8 ) Dry yeast might need a starter, depending on age and cell count. Making a yeast starter is another one of those simple things you can do to improve your beer.
9 A&B) 74 degrees is way high for the yeasts you were using. Your yeasts were probably producing all sorts of off flavors. In particular, your hefeweizen yeast is probably throwing massive amounts of banana esters, clove phenols and higher alcohols. Get your temperature down to 66-68 degrees or brew styles which can stand the higher fermentation temps. (i.e., some Belgian styles). Also, remember that yeast makes its own heat as it metabolizes sugars. That means that your raw beer was probably a bit higher in temperature.
You didn’t mention a terminal/final gravity reading (F.G.) for your beer at bottling. Wild temperature swings might shock the yeast into dormancy, possibly resulting in “stuck” or incomplete fermentation. Not so likely this time of year, unless you’re someplace where it gets hot during the day and very cold at night.

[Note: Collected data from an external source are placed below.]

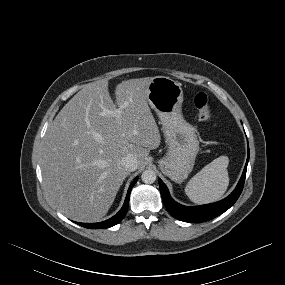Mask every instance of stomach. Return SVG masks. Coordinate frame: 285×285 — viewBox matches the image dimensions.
Returning a JSON list of instances; mask_svg holds the SVG:
<instances>
[{"instance_id": "0dacf381", "label": "stomach", "mask_w": 285, "mask_h": 285, "mask_svg": "<svg viewBox=\"0 0 285 285\" xmlns=\"http://www.w3.org/2000/svg\"><path fill=\"white\" fill-rule=\"evenodd\" d=\"M147 100L163 127L167 153L159 161L161 171L181 182L192 171L199 142L194 127L183 117L181 84L166 76H156L148 87Z\"/></svg>"}]
</instances>
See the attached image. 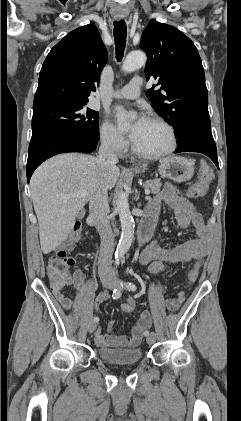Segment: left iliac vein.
Segmentation results:
<instances>
[{
	"mask_svg": "<svg viewBox=\"0 0 241 421\" xmlns=\"http://www.w3.org/2000/svg\"><path fill=\"white\" fill-rule=\"evenodd\" d=\"M113 283H114V287H116L118 289H123V285H122V283L119 280L116 279V280L113 281ZM146 340H147V343L148 344H153L155 342V340H156L155 333L154 332H151L147 336Z\"/></svg>",
	"mask_w": 241,
	"mask_h": 421,
	"instance_id": "1",
	"label": "left iliac vein"
}]
</instances>
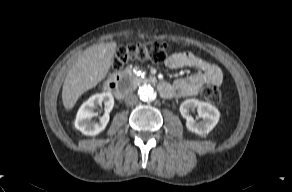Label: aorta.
<instances>
[{"label": "aorta", "instance_id": "1", "mask_svg": "<svg viewBox=\"0 0 292 192\" xmlns=\"http://www.w3.org/2000/svg\"><path fill=\"white\" fill-rule=\"evenodd\" d=\"M138 96L144 102L153 101L156 98V92L151 85H142L138 89Z\"/></svg>", "mask_w": 292, "mask_h": 192}]
</instances>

10-12) No problems. Hefeweizens traditionally have a lot of carbonation behind them, so you might have increased the priming sugar slightly for that batch.

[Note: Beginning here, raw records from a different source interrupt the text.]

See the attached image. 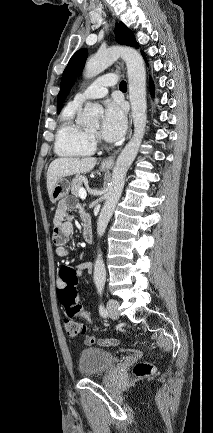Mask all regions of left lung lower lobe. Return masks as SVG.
<instances>
[{
	"mask_svg": "<svg viewBox=\"0 0 213 433\" xmlns=\"http://www.w3.org/2000/svg\"><path fill=\"white\" fill-rule=\"evenodd\" d=\"M151 92H153V87H151Z\"/></svg>",
	"mask_w": 213,
	"mask_h": 433,
	"instance_id": "0a47b994",
	"label": "left lung lower lobe"
}]
</instances>
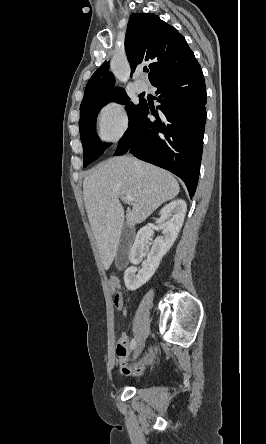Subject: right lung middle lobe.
<instances>
[{
    "instance_id": "right-lung-middle-lobe-1",
    "label": "right lung middle lobe",
    "mask_w": 266,
    "mask_h": 444,
    "mask_svg": "<svg viewBox=\"0 0 266 444\" xmlns=\"http://www.w3.org/2000/svg\"><path fill=\"white\" fill-rule=\"evenodd\" d=\"M130 98L123 89L115 90L91 101L85 102L80 106V137L83 145V167H86L91 162L99 158L105 151L108 145L102 143L95 130L96 117L99 110L110 101H116L121 104H126V110L129 117V123L139 114L143 101L139 104L128 102Z\"/></svg>"
}]
</instances>
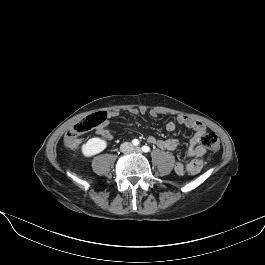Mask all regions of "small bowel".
<instances>
[{
	"label": "small bowel",
	"instance_id": "obj_1",
	"mask_svg": "<svg viewBox=\"0 0 265 265\" xmlns=\"http://www.w3.org/2000/svg\"><path fill=\"white\" fill-rule=\"evenodd\" d=\"M129 112L133 115H136L138 113L145 114L147 112V109L145 107H141L139 109L132 108L129 110ZM149 114L153 118L157 117V112L154 110H151ZM106 115L108 118H114L118 116V112L111 111ZM177 124L184 125L187 128L193 130L194 135L189 142V147L186 152V155L190 158V161L188 163L176 162L174 170L178 175H183L184 173L193 175L198 174L203 167V157L206 153L204 147L201 145V138L206 133V127L199 120H195L185 115H179L174 121H170L166 124V130L169 132L174 131L177 127ZM96 133L105 140H112L113 138L108 128L107 120L99 125V127L96 129ZM149 140L151 143L156 144L159 148L164 150H175L180 146V141L174 138L158 139L151 137Z\"/></svg>",
	"mask_w": 265,
	"mask_h": 265
}]
</instances>
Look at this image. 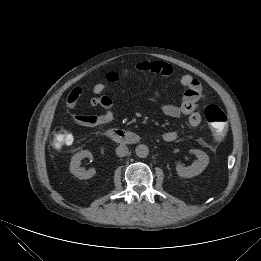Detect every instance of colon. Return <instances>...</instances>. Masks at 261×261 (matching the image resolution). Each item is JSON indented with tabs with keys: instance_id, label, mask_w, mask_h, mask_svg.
<instances>
[{
	"instance_id": "colon-1",
	"label": "colon",
	"mask_w": 261,
	"mask_h": 261,
	"mask_svg": "<svg viewBox=\"0 0 261 261\" xmlns=\"http://www.w3.org/2000/svg\"><path fill=\"white\" fill-rule=\"evenodd\" d=\"M118 74L110 72L107 75L108 81H116ZM205 119L210 126V129L215 139H221L227 131V117L225 113L216 105H209L204 111ZM72 134L63 127H56L52 133V146L56 149H60L72 143Z\"/></svg>"
}]
</instances>
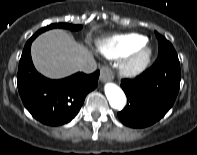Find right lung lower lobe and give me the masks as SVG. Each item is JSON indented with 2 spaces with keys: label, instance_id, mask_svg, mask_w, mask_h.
<instances>
[{
  "label": "right lung lower lobe",
  "instance_id": "98d812e1",
  "mask_svg": "<svg viewBox=\"0 0 197 155\" xmlns=\"http://www.w3.org/2000/svg\"><path fill=\"white\" fill-rule=\"evenodd\" d=\"M31 37L22 52L17 85L24 106L34 118L50 126L71 121L80 110L86 95L97 87L99 71L87 75L76 73L60 80L39 74L32 63Z\"/></svg>",
  "mask_w": 197,
  "mask_h": 155
}]
</instances>
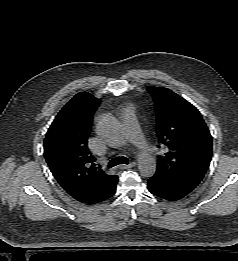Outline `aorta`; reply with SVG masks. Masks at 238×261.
<instances>
[{
	"label": "aorta",
	"mask_w": 238,
	"mask_h": 261,
	"mask_svg": "<svg viewBox=\"0 0 238 261\" xmlns=\"http://www.w3.org/2000/svg\"><path fill=\"white\" fill-rule=\"evenodd\" d=\"M101 135L111 142H119L122 139V130L113 116H105L99 125ZM138 169L141 176L152 177L156 171V161L148 153H139L137 156Z\"/></svg>",
	"instance_id": "762f6f07"
}]
</instances>
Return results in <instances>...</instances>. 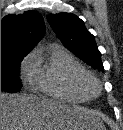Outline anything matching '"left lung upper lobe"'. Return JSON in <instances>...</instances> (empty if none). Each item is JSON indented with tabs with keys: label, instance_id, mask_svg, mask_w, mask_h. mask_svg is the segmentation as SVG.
<instances>
[{
	"label": "left lung upper lobe",
	"instance_id": "obj_1",
	"mask_svg": "<svg viewBox=\"0 0 123 130\" xmlns=\"http://www.w3.org/2000/svg\"><path fill=\"white\" fill-rule=\"evenodd\" d=\"M47 20L57 37L77 57L94 69L104 70L94 36L86 29L80 18L71 13H58L48 15Z\"/></svg>",
	"mask_w": 123,
	"mask_h": 130
}]
</instances>
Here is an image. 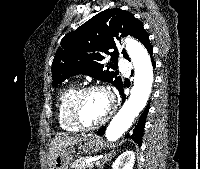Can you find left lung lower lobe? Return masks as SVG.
Returning <instances> with one entry per match:
<instances>
[{"mask_svg": "<svg viewBox=\"0 0 200 169\" xmlns=\"http://www.w3.org/2000/svg\"><path fill=\"white\" fill-rule=\"evenodd\" d=\"M145 47L148 50V53L150 54V56L152 58L153 47L151 46L150 41H148L146 43ZM155 64L156 63L152 60V65L155 66ZM124 87H125V84H122L121 87L118 89L120 94L122 95V101L125 100V96L123 95ZM148 111H149V104L147 105L145 111L142 113L141 117L139 118L137 125L132 130V132L128 133L125 136L126 138L133 139L139 146H141V143H142V133H143V130H144L145 119H146ZM104 133H105V127H102L97 132L98 135H103Z\"/></svg>", "mask_w": 200, "mask_h": 169, "instance_id": "left-lung-lower-lobe-1", "label": "left lung lower lobe"}]
</instances>
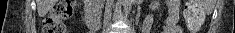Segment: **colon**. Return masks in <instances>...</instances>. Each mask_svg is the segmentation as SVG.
<instances>
[{"label": "colon", "mask_w": 235, "mask_h": 33, "mask_svg": "<svg viewBox=\"0 0 235 33\" xmlns=\"http://www.w3.org/2000/svg\"><path fill=\"white\" fill-rule=\"evenodd\" d=\"M73 14L70 0H58L44 20L42 33H66L64 20ZM184 19L188 29L195 33L202 24L204 14L196 1H188L184 7Z\"/></svg>", "instance_id": "5ec220e1"}]
</instances>
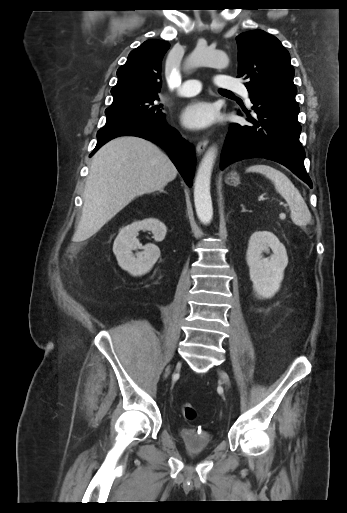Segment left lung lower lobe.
Here are the masks:
<instances>
[{"label":"left lung lower lobe","mask_w":347,"mask_h":513,"mask_svg":"<svg viewBox=\"0 0 347 513\" xmlns=\"http://www.w3.org/2000/svg\"><path fill=\"white\" fill-rule=\"evenodd\" d=\"M249 97L252 114L244 110L245 122L230 125L221 153V169L246 158H266L286 166L312 188L299 141L301 126L295 96L260 93ZM238 115L243 116L240 112Z\"/></svg>","instance_id":"left-lung-lower-lobe-1"}]
</instances>
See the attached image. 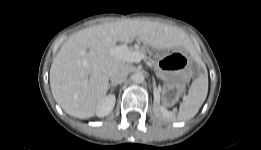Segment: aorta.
Wrapping results in <instances>:
<instances>
[{
  "instance_id": "aorta-1",
  "label": "aorta",
  "mask_w": 261,
  "mask_h": 150,
  "mask_svg": "<svg viewBox=\"0 0 261 150\" xmlns=\"http://www.w3.org/2000/svg\"><path fill=\"white\" fill-rule=\"evenodd\" d=\"M132 79H133V81H134L135 83L139 84V83H142V82L144 81L145 76H144L143 73L138 72V73H135V74L133 75V78H132Z\"/></svg>"
}]
</instances>
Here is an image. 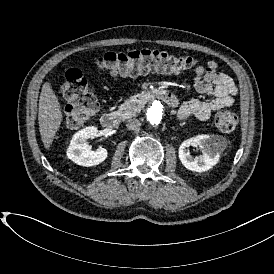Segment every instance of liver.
<instances>
[{
	"mask_svg": "<svg viewBox=\"0 0 274 274\" xmlns=\"http://www.w3.org/2000/svg\"><path fill=\"white\" fill-rule=\"evenodd\" d=\"M63 107L50 81L44 82L40 99L38 124L43 146L51 148L54 138L63 122Z\"/></svg>",
	"mask_w": 274,
	"mask_h": 274,
	"instance_id": "1",
	"label": "liver"
}]
</instances>
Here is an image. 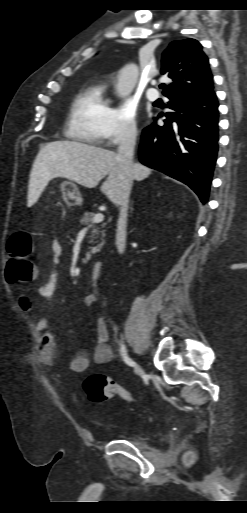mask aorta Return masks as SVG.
I'll return each mask as SVG.
<instances>
[{
  "instance_id": "1",
  "label": "aorta",
  "mask_w": 247,
  "mask_h": 513,
  "mask_svg": "<svg viewBox=\"0 0 247 513\" xmlns=\"http://www.w3.org/2000/svg\"><path fill=\"white\" fill-rule=\"evenodd\" d=\"M138 67L134 63L124 66L118 75L116 85L117 94L120 97L128 96L134 89L138 79Z\"/></svg>"
}]
</instances>
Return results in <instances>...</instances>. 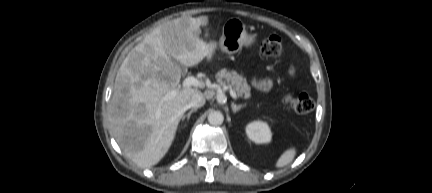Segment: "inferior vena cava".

A turkey fryer is bog-standard equipment. Its only disadvantage is that there is a lot of heat under your brew kettle. You can get scorching or caramelization of the wort and boilovers can be fast and nasty. If you have a problem with scorching, you can rig up some sort of flame tamer to go under your pot. Boilovers can be handled by an open boil or by having a squirt bottle full of dechlorinated water you can spray to knock down the foam on top of your kettle. Caramelization really isn’t a problem for the styles your brewing, especially since you’re using extract.

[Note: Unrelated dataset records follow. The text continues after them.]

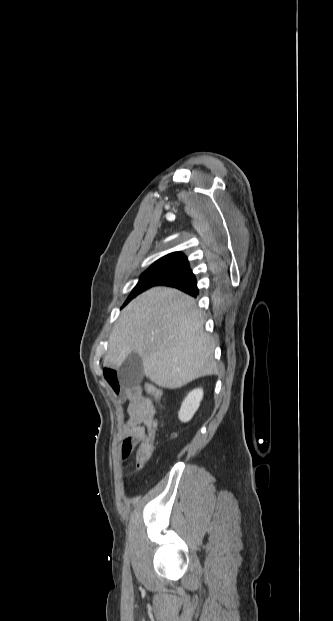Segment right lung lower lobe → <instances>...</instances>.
Segmentation results:
<instances>
[{
  "mask_svg": "<svg viewBox=\"0 0 333 621\" xmlns=\"http://www.w3.org/2000/svg\"><path fill=\"white\" fill-rule=\"evenodd\" d=\"M156 285L175 287L188 293L193 297H196L199 293L196 278L192 273L188 262H186L175 272L161 278Z\"/></svg>",
  "mask_w": 333,
  "mask_h": 621,
  "instance_id": "98d812e1",
  "label": "right lung lower lobe"
}]
</instances>
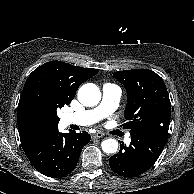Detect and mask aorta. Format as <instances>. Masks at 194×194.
I'll use <instances>...</instances> for the list:
<instances>
[{"label":"aorta","mask_w":194,"mask_h":194,"mask_svg":"<svg viewBox=\"0 0 194 194\" xmlns=\"http://www.w3.org/2000/svg\"><path fill=\"white\" fill-rule=\"evenodd\" d=\"M101 99V92L99 88L92 83L85 84L80 87L78 91V100L84 106L92 107L99 103ZM102 150L105 153L112 154L118 149V142L115 139H105L101 143Z\"/></svg>","instance_id":"762f6f07"}]
</instances>
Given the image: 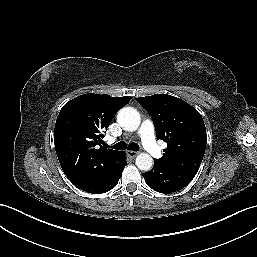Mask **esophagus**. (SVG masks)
I'll return each mask as SVG.
<instances>
[{"label": "esophagus", "mask_w": 257, "mask_h": 257, "mask_svg": "<svg viewBox=\"0 0 257 257\" xmlns=\"http://www.w3.org/2000/svg\"><path fill=\"white\" fill-rule=\"evenodd\" d=\"M127 154L130 158H135L138 155V152L135 151H127Z\"/></svg>", "instance_id": "esophagus-1"}]
</instances>
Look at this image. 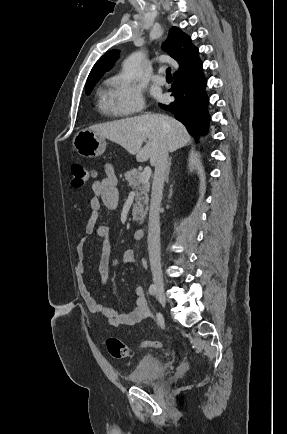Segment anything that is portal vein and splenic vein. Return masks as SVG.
<instances>
[{
	"instance_id": "18ae733b",
	"label": "portal vein and splenic vein",
	"mask_w": 287,
	"mask_h": 434,
	"mask_svg": "<svg viewBox=\"0 0 287 434\" xmlns=\"http://www.w3.org/2000/svg\"><path fill=\"white\" fill-rule=\"evenodd\" d=\"M150 176H151V168L149 166H146L144 168L143 172L141 173L140 182L141 183L148 182V180L150 179Z\"/></svg>"
}]
</instances>
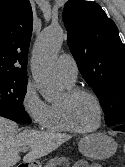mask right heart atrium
I'll return each instance as SVG.
<instances>
[{
  "label": "right heart atrium",
  "instance_id": "obj_1",
  "mask_svg": "<svg viewBox=\"0 0 125 167\" xmlns=\"http://www.w3.org/2000/svg\"><path fill=\"white\" fill-rule=\"evenodd\" d=\"M21 106L37 128H44L50 115V105L40 96L35 84L29 81L24 89Z\"/></svg>",
  "mask_w": 125,
  "mask_h": 167
}]
</instances>
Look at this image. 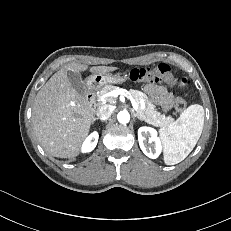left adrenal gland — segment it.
<instances>
[{
  "mask_svg": "<svg viewBox=\"0 0 231 231\" xmlns=\"http://www.w3.org/2000/svg\"><path fill=\"white\" fill-rule=\"evenodd\" d=\"M133 116H134V117H137L138 120H142V119L139 117V115H138L137 113H135V112L133 113Z\"/></svg>",
  "mask_w": 231,
  "mask_h": 231,
  "instance_id": "obj_1",
  "label": "left adrenal gland"
}]
</instances>
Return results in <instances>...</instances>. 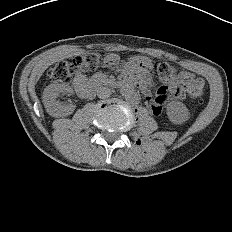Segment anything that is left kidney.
<instances>
[{
  "label": "left kidney",
  "mask_w": 232,
  "mask_h": 232,
  "mask_svg": "<svg viewBox=\"0 0 232 232\" xmlns=\"http://www.w3.org/2000/svg\"><path fill=\"white\" fill-rule=\"evenodd\" d=\"M168 119L173 124H183L190 118V112L188 108L179 101H174L167 108Z\"/></svg>",
  "instance_id": "1"
}]
</instances>
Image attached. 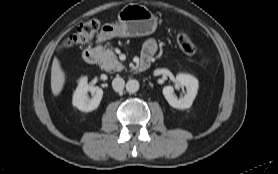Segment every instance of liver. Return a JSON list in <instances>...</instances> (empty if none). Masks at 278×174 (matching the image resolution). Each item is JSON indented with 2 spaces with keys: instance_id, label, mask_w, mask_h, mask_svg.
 I'll use <instances>...</instances> for the list:
<instances>
[{
  "instance_id": "obj_1",
  "label": "liver",
  "mask_w": 278,
  "mask_h": 174,
  "mask_svg": "<svg viewBox=\"0 0 278 174\" xmlns=\"http://www.w3.org/2000/svg\"><path fill=\"white\" fill-rule=\"evenodd\" d=\"M65 84V73L61 68L60 61L54 57L51 67V90L54 96H58Z\"/></svg>"
}]
</instances>
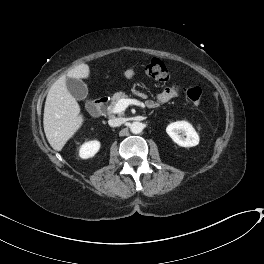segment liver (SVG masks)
I'll list each match as a JSON object with an SVG mask.
<instances>
[{
	"mask_svg": "<svg viewBox=\"0 0 264 264\" xmlns=\"http://www.w3.org/2000/svg\"><path fill=\"white\" fill-rule=\"evenodd\" d=\"M90 68L82 63L58 78L49 89L44 107L43 126L50 146L61 151L67 141L81 128L84 117L80 106L67 88L66 79H87Z\"/></svg>",
	"mask_w": 264,
	"mask_h": 264,
	"instance_id": "1",
	"label": "liver"
}]
</instances>
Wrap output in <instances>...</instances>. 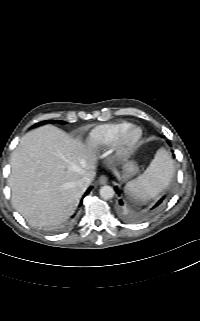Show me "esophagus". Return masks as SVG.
Wrapping results in <instances>:
<instances>
[{"label":"esophagus","mask_w":200,"mask_h":321,"mask_svg":"<svg viewBox=\"0 0 200 321\" xmlns=\"http://www.w3.org/2000/svg\"><path fill=\"white\" fill-rule=\"evenodd\" d=\"M107 181H108V177H107L106 175H101V176L99 177V180H98L99 184H101V185L106 184Z\"/></svg>","instance_id":"34e87169"}]
</instances>
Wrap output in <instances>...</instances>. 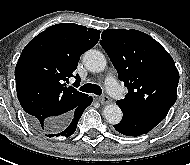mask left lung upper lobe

To differentiate the two styles, try a longer boil time for the IPA and bigger flavor and aroma hop additions, plus dry hopping. For the hefe, possibly a “mini-mash” (like steeping, but hold the grains at ~155 degrees F for about 45-60 minutes) using some wheat malt and maybe a bit of caramel malt.
Without knowing what flavors you’re detecting, I’m guessing.
Water derived: Chlorophenols (medicinal, band-aid, mouthwash), excessive mineral harshness (“powdery” or chalky), harsh hop character.
Infection: Just about anything: sour, sulfury, smoky, buttery, vegetal, etc.
Yeast problems: “green apple” (acetaldehyde), buttery (diacetyl), phenolic (peppery, spicy, smoky, medicinal), solventy (higher alcohols), estery (fruity, floral). Excess sweetness.
Ingredient derived: “cidery” notes due to poor-quality or old malt extract, grassy, metallic.
Process derived: medicinal notes from residual sanitizer, metallic notes from copper or iron in contact with raw beer.
Take a look at the flavor faults on the scoresheet here: http://www.bjcp.org/docs/SCP_BeerScoreSheet.pdf
If you can describe the flavors you’re tasting in more detail, it would be easier to figure out what’s going on.